ScrollMotion has inked deals with several major book publishers to provide ebooks as a new application for the iPhone.
Publishers now on board include Houghton Mifflin, Simon & Schuster, Random House, Hachette and Penguin Group USA.
Having these big names is a big step forward for iTunes itself in becoming an e-book shop and the iPhone in becoming a legitimate e-book reader and competitor to products like the Kindle and the Sony E-Reader.

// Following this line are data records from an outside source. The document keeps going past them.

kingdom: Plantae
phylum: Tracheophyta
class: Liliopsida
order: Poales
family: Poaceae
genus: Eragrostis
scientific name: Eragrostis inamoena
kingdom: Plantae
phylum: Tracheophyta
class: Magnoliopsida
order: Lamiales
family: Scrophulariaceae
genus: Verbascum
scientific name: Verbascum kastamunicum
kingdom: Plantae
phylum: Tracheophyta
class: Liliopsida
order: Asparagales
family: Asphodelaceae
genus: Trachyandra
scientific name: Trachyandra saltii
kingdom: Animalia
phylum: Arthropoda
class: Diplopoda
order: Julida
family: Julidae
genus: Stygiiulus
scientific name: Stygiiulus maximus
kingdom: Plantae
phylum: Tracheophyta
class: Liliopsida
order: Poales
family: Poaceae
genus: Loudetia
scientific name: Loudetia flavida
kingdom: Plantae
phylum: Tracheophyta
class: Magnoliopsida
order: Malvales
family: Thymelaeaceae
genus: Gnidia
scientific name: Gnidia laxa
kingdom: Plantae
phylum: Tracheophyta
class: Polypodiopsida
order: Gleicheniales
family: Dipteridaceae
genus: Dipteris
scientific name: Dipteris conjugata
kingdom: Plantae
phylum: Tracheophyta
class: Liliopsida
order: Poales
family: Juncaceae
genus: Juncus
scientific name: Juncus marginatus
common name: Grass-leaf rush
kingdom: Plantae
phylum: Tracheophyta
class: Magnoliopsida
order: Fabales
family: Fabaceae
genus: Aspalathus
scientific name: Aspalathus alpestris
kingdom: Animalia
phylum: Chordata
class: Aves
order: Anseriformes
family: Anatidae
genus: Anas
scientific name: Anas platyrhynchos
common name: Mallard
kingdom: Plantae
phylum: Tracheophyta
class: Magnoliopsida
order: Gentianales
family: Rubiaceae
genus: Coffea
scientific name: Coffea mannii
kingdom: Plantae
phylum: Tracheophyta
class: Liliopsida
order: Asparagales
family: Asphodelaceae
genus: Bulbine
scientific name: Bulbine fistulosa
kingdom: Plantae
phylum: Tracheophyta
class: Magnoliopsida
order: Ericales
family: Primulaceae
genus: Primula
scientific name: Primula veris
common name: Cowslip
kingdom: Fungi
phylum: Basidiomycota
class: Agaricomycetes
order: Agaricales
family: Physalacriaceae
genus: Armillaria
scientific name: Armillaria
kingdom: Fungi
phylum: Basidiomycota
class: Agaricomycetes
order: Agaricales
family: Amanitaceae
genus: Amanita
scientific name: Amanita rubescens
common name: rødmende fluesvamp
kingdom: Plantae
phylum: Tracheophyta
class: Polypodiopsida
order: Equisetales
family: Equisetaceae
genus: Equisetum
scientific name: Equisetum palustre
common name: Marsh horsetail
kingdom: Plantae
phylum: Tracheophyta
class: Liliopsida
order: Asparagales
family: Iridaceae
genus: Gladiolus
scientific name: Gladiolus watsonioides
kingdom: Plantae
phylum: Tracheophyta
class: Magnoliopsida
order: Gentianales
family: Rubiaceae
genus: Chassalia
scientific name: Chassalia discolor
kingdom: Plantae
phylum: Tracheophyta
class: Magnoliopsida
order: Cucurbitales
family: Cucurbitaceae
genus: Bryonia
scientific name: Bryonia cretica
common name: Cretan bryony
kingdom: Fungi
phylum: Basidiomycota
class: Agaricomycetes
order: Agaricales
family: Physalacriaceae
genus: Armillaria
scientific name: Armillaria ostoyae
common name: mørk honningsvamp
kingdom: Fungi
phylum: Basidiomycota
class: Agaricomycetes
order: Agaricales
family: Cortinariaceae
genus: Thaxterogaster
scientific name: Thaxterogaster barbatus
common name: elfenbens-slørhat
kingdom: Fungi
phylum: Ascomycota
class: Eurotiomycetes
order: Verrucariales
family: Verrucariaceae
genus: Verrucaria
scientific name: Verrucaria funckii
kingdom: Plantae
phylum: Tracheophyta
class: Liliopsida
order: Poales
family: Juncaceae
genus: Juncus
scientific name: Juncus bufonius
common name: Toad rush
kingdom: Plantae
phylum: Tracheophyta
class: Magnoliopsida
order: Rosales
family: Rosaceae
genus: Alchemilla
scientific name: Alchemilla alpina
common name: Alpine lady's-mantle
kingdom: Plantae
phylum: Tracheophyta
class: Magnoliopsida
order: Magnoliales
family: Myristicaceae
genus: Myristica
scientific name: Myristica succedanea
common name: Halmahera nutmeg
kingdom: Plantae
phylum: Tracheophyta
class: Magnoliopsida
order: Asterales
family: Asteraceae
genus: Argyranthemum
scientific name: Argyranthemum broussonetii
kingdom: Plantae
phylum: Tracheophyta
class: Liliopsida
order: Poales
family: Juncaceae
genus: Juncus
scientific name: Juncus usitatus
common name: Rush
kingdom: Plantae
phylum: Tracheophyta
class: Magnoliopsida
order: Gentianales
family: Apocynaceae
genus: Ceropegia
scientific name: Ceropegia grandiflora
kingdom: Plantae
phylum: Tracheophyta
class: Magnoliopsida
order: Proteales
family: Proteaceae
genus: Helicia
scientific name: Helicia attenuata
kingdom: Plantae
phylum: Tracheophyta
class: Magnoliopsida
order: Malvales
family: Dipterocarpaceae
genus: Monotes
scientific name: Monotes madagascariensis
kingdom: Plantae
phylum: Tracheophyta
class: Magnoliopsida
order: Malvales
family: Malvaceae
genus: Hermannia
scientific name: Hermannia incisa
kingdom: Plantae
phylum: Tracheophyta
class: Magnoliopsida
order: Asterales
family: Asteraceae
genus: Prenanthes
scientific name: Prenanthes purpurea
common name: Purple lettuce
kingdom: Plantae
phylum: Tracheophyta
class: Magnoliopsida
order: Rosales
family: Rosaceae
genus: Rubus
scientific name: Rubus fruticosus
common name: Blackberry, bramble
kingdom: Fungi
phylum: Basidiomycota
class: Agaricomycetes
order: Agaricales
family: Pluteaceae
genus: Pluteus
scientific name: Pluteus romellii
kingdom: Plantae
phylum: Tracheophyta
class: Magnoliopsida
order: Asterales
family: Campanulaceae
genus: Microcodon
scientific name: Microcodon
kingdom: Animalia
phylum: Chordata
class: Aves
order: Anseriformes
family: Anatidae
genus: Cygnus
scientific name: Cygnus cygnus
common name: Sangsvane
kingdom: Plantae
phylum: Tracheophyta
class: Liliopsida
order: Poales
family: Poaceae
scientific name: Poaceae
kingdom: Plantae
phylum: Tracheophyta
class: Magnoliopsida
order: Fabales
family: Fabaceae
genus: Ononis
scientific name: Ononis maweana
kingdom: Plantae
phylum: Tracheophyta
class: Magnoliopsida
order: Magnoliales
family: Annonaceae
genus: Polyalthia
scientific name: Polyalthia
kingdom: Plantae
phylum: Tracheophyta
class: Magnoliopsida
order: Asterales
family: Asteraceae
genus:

The first official books will begin to roll out Monday and include titles such as Stephenie Meyer's "Twilight," Philip Pullman's "The Golden Compass" and a number of others by Christopher Paolini, Brad Meltzer and Scott Westerfeld.
There are already several e-book readers in the app store, as well as a number of out-of-copyright e-books, but ScrollMotion's product is unique in that these are stand-alone and newer in-copyright titles and best-selling novels.
Each book is a separate application using Scroll Motion's new reader technology called Iceberg and is wrapped only in the FairPlay iTunes DRM, putting Apple directly into the e-book business by allowing them to pick up a certain percentage of each sale.
As customers become more willing to adapt to ebooks, more platforms will begin to show up just to make things more confusing than ever. It will be a repeat of the VCR/Betamax and Blu-ray-HDDVD wars all over again.